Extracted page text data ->
^^^^^^^^^^^^^^^^

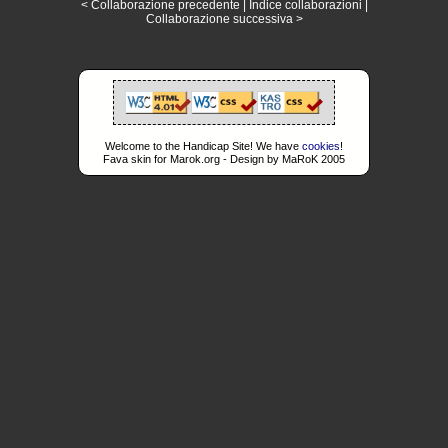
< Collaborazione precedente
|
Indice collaborazioni
|
Collaborazione successiva >
Welcome to the Handicap Site! We have
cookies
!
Fava skin for Marok.org - Design by MaRoK 2005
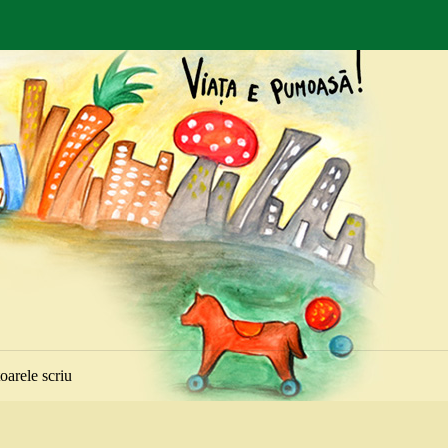
toarele scriu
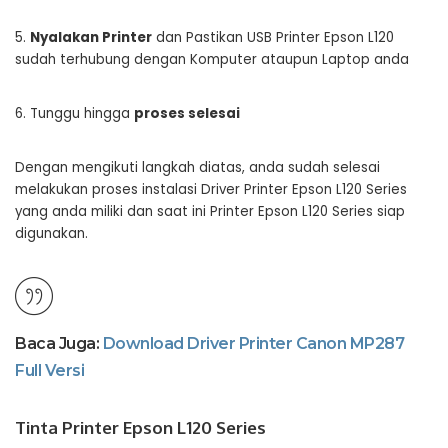
5.
Nyalakan Printer
dan Pastikan USB Printer Epson L120
sudah terhubung dengan Komputer ataupun Laptop anda
6. Tunggu hingga
proses selesai
Dengan mengikuti langkah diatas, anda sudah selesai
melakukan proses instalasi Driver Printer Epson L120 Series
yang anda miliki dan saat ini Printer Epson L120 Series siap
digunakan.
Baca Juga:
Download Driver Printer Canon MP287
Full Versi
Tinta Printer Epson L120 Series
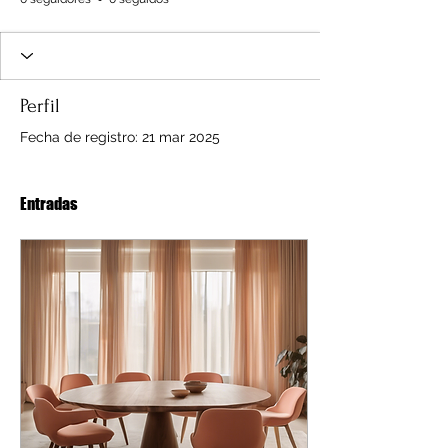
Perfil
Fecha de registro: 21 mar 2025
Entradas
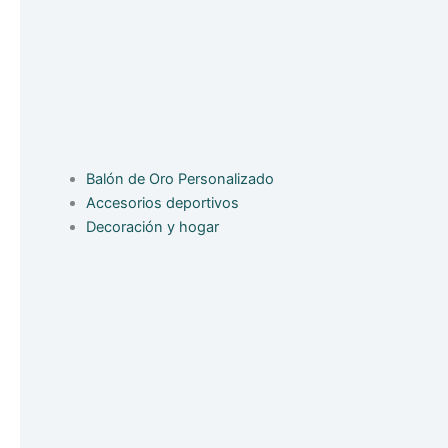
Balón de Oro Personalizado
Accesorios deportivos
Decoración y hogar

^^^^^^^^^^^^^^^^

ABOUT THIS EXERCISE -> Please give the data above again in exact form and omit every picture.

TASK RESULT ->
< Collaborazione precedente
|
Indice collaborazioni
|
Collaborazione successiva >
Welcome to the Handicap Site! We have
cookies
!
Fava skin for Marok.org - Design by MaRoK 2005
toarele scriu
5.
Nyalakan Printer
dan Pastikan USB Printer Epson L120
sudah terhubung dengan Komputer ataupun Laptop anda
6. Tunggu hingga
proses selesai
Dengan mengikuti langkah diatas, anda sudah selesai
melakukan proses instalasi Driver Printer Epson L120 Series
yang anda miliki dan saat ini Printer Epson L120 Series siap
digunakan.
Baca Juga:
Download Driver Printer Canon MP287
Full Versi
Tinta Printer Epson L120 Series
Perfil
Fecha de registro: 21 mar 2025
Entradas
Balón de Oro Personalizado
Accesorios deportivos
Decoración y hogar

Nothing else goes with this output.